◆ WORK REQUEST
Each line of the material below with the word "Compute" is to be reported.

****

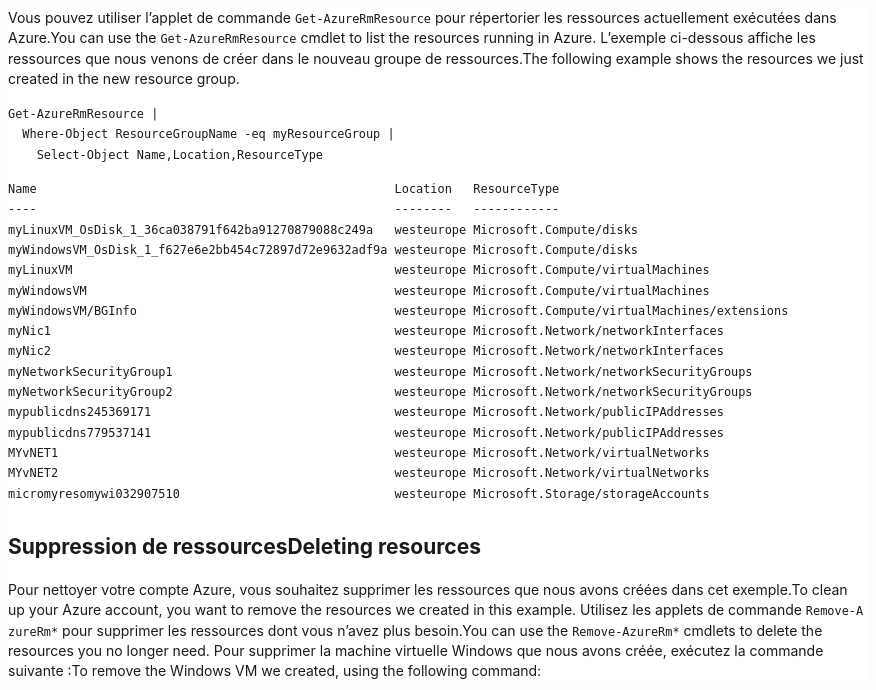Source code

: <span data-ttu-id="5a933-176">Vous pouvez utiliser l’applet de commande `Get-AzureRmResource` pour répertorier les ressources actuellement exécutées dans Azure.</span><span class="sxs-lookup"><span data-stu-id="5a933-176">You can use the `Get-AzureRmResource` cmdlet to list the resources running in Azure.</span></span> <span data-ttu-id="5a933-177">L’exemple ci-dessous affiche les ressources que nous venons de créer dans le nouveau groupe de ressources.</span><span class="sxs-lookup"><span data-stu-id="5a933-177">The following example shows the resources we just created in the new resource group.</span></span>

```azurepowershell-interactive
Get-AzureRmResource |
  Where-Object ResourceGroupName -eq myResourceGroup |
    Select-Object Name,Location,ResourceType
```

```output
Name                                                  Location   ResourceType
----                                                  --------   ------------
myLinuxVM_OsDisk_1_36ca038791f642ba91270879088c249a   westeurope Microsoft.Compute/disks
myWindowsVM_OsDisk_1_f627e6e2bb454c72897d72e9632adf9a westeurope Microsoft.Compute/disks
myLinuxVM                                             westeurope Microsoft.Compute/virtualMachines
myWindowsVM                                           westeurope Microsoft.Compute/virtualMachines
myWindowsVM/BGInfo                                    westeurope Microsoft.Compute/virtualMachines/extensions
myNic1                                                westeurope Microsoft.Network/networkInterfaces
myNic2                                                westeurope Microsoft.Network/networkInterfaces
myNetworkSecurityGroup1                               westeurope Microsoft.Network/networkSecurityGroups
myNetworkSecurityGroup2                               westeurope Microsoft.Network/networkSecurityGroups
mypublicdns245369171                                  westeurope Microsoft.Network/publicIPAddresses
mypublicdns779537141                                  westeurope Microsoft.Network/publicIPAddresses
MYvNET1                                               westeurope Microsoft.Network/virtualNetworks
MYvNET2                                               westeurope Microsoft.Network/virtualNetworks
micromyresomywi032907510                              westeurope Microsoft.Storage/storageAccounts
```

## <a name="deleting-resources"></a><span data-ttu-id="5a933-178">Suppression de ressources</span><span class="sxs-lookup"><span data-stu-id="5a933-178">Deleting resources</span></span>

<span data-ttu-id="5a933-179">Pour nettoyer votre compte Azure, vous souhaitez supprimer les ressources que nous avons créées dans cet exemple.</span><span class="sxs-lookup"><span data-stu-id="5a933-179">To clean up your Azure account, you want to remove the resources we created in this example.</span></span> <span data-ttu-id="5a933-180">Utilisez les applets de commande `Remove-AzureRm*` pour supprimer les ressources dont vous n’avez plus besoin.</span><span class="sxs-lookup"><span data-stu-id="5a933-180">You can use the `Remove-AzureRm*` cmdlets to delete the resources you no longer need.</span></span> <span data-ttu-id="5a933-181">Pour supprimer la machine virtuelle Windows que nous avons créée, exécutez la commande suivante :</span><span class="sxs-lookup"><span data-stu-id="5a933-181">To remove the Windows VM we created, using the following command:</span></span>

****

◆ TASK OUTPUT
myLinuxVM_OsDisk_1_36ca038791f642ba91270879088c249a   westeurope Microsoft.Compute/disks
myWindowsVM_OsDisk_1_f627e6e2bb454c72897d72e9632adf9a westeurope Microsoft.Compute/disks
myLinuxVM                                             westeurope Microsoft.Compute/virtualMachines
myWindowsVM                                           westeurope Microsoft.Compute/virtualMachines
myWindowsVM/BGInfo                                    westeurope Microsoft.Compute/virtualMachines/extensions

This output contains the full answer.